I would love compile-time evaluation of arbitrary expressions (incl. lambdas, i.e. Expr[A => B] => (A => B)). I asked @nicolasstucki about it at ScalaDays 2023. I recall him noting it would require full Tasty interpreter (i.e. a lot of work) and I think handling some edge cases (maybe regarding calling out to Java?).

I wish someone could undertake this project, as it would give Scala compile-time multi-stage programming.

1 Like

How do things like this get done? The Scala core team deems it valuable enough and prioritizes it?

The part that I don’t get is that there is this runtime stage compiler which already exists, and is able to have multiple levels of staging, which can generate code, load it, execute it, and have that generate more code, repeat. This already exists. In order to do that, it gives you a quotes instance. You already have a quotes instance at compile-time.

I must be severely under-thinking this, because it feels like all the pieces already exist for this to happen. If someone knows why the pieces that already exist for runtime multi-stage programming, and that macros can load code from within the same project, is not enough to make this happen without tons of extra work, it would be greatly appreciated :smiley:

Given the requirement of not being allowed to call macros in the same file, it seems to me that the requirement would be that if you have an Expr[?], that the Term underlying that Expr can not:

  1. Be in the same file as the macro
  2. Be in the same file as the macro caller
  3. Have a direct or transitive dependency on the file calling the macro

And as long as thats the case, you just compile that file, and shove it into the class loader the same way the runtime multi-stage compiler works?

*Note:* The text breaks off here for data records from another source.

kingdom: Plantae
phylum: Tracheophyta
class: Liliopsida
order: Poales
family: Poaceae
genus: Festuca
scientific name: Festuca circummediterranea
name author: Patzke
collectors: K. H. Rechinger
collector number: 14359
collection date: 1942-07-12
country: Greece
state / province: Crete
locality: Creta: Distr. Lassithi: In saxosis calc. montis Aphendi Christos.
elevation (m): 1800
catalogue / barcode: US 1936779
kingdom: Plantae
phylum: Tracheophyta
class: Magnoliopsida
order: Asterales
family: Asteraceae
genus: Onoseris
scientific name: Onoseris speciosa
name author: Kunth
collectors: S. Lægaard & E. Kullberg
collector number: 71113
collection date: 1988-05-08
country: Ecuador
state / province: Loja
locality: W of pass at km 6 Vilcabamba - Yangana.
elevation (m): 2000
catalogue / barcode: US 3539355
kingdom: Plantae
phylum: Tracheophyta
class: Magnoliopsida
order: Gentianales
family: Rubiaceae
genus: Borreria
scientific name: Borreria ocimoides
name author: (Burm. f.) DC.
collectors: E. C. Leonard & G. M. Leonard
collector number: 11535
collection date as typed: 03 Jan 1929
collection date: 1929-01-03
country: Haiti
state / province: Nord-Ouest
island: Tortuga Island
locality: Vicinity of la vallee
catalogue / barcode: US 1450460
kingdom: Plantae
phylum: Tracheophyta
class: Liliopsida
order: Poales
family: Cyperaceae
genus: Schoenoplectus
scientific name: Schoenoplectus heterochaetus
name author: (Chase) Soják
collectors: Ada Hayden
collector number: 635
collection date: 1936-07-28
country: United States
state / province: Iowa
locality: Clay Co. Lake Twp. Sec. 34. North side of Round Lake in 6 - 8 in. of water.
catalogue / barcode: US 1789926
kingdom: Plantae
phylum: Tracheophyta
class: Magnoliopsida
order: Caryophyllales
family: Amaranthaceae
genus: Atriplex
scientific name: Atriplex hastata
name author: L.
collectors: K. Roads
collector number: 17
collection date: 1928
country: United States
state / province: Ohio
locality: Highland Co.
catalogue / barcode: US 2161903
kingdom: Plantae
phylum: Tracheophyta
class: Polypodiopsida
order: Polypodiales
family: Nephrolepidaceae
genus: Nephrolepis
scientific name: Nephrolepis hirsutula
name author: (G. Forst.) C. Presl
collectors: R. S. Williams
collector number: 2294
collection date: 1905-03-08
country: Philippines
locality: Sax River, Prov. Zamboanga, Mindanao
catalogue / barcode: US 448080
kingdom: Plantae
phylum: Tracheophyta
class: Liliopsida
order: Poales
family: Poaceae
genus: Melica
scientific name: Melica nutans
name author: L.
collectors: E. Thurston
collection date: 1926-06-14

My sense is that big language features need to be worth someone’s PhD or post-doc project, otherwise, they don’t get done. Sigh.

I think that your proposed constraints might suffice to implement it on top of the existing tools. Which would be cool and not require a PhD project :slight_smile:

In particular, I think the main thing that makes a difference between staging.run vs. a macro is that, by example:

val x: Boolean = <big-fat-expression>

staging.run {
  if x then Expr("x is true") else Expr("x is false")
}

// vs.

myMacro {
  if x then "x is true" else "x is false"
}

the Expr[String] to be compiled and run by staging.run does not depend on anything in the same file (indeed, the Expr[String] is simply either Expr(“x is true”) or Expr(“x is false”)).

On the other hand, when myMacro would try to evaluate it’s argument (of type Expr[String]) by compiling and running it, it would hit a reference to x which is not yet compiled.

Note, however, that the restriction of not depending on anything in the same file also excludes your intended use:

final class ClassA
final class ClassB

given aTags: Tags[ClassA] = Tags.const("A", "extra")
given bTags: Tags[ClassB] = Tags.const("B")

// error: expressions passed to compiler.compileTimeEval reference
// the not-yet-compiled ClassA, ClassB, aTags, bTags
val ab: Tags[ClassA & ClassB] = Tags.tagsForBoth[ClassA, ClassB]

For this simple example, it work not work, assuming that’s all in one file. It could easily be split into ClassA.scala, ClassB.scala and util.scala/Main.scala, and then it would work.

As far as the if x then ““ else ““ example, the reference to the same file seems to fit into the category of only being in the same file by choice. It seems it could easily be defined elsewhere. I could definitely see how this might decrease usability, but it sounds WAY better to me than not having this feature at all… Maybe an initial implementation could work for this use case, and then potentially be relaxed by covering simple cases (IDK, just a thought).

I agree. Would love to see a constrained version of this.